Classic Minerva Butter Pound Cake
Classic Minerva Butter Pound Cake Recipe
Recipe and Images Courtesy of The Savvy Mama Lifestyle
Our family, including our beloved Grandma Lorraine, who famously told us that “there’s not much in life that can’t be made better with butter,” has made developing the perfect batch of butter our family legacy. This goal is more than 125 years in the making, a passion passed on from generation to generation, including our children, who make up generation six.
The end result is a line high butterfat butter in multiple, dreamy flavors, from sea salt butter to the garlic herb variety.
You can grab the rolled version of our butter — or the classic sticks you’ll often find on store shelves — from your local market or specialty store, by using our location tool.
Be sure to keep up with our latest creations through our Facebook, Pinterest, or Instagram pages.
So, without further ado, here’s our recipe for Classic Minerva Butter Pound Cake:
- Baking spray with flour
- 1/4 cup turbinado sugar
- 3 cups sifted cake flour
- 1 teaspoon kosher salt
- 1/2 pound (2 sticks) unsalted Minerva Dairy butter, at room temperature
- 2 1/2 cups granulated sugar
- 6 large eggs, at room temperature
- 2 teaspoons pure vanilla extract
- 2 teaspoons grated orange zest (2 oranges)
- 1 cup heavy cream
- Prepare two load pans (8½x4½x2½) with flour baking spray and coat evenly on all sides. Sprinkle with turbinado sugar, while tilting the pans to evenly coat the edges with sugar. This will act as a sugar crust. Set aside.

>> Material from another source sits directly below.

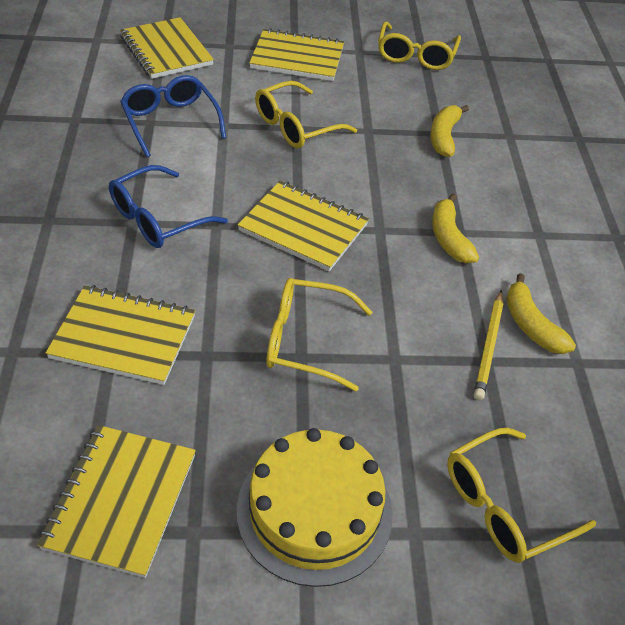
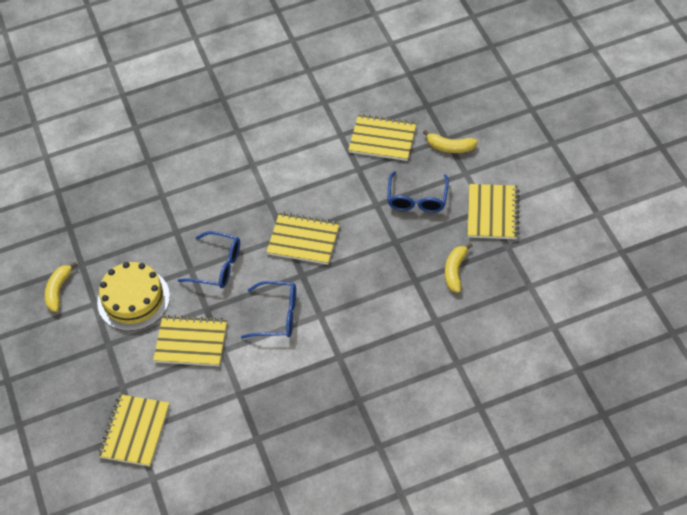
blue glasses: 2 -> 3
yellow glasses: 4 -> 0
yellow pencil: 1 -> 0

- Combine your cake flour and salt together, in a sifter. Pass the mixture from one bowl into the other three times.
- Using an electric mixer or hand mixer, beat your unsalted Minerva Dairy butter and granulated sugar on a medium speed for five minutes. It will be light yellow and fluffy.
- With the mixer on a medium-low speed, add the eggs one at a time. Mix well after each addition.
- Mix in the vanilla extract and orange zest. With the mixer on low, add the flour mixture while alternating with the cream. Begin and end with the flour mixture and scrape the sides after each addition. Beat on a medium speed for three minutes after adding the remaining of the flour mixture.
- Pour your batter evenly into prepared pans and smooth the top.
- Place the pound cake loaves into a cold oven. Turn the oven on to 350º and bake for 50-55 minutes (until a toothpick comes out clean). Let cool for 30 minutes.
- Carefully, flip over each loaf onto a cutting board. Once completely cooled, cut 1 inch thick slices. Serve with whipped topping, berries, or chocolate ganache.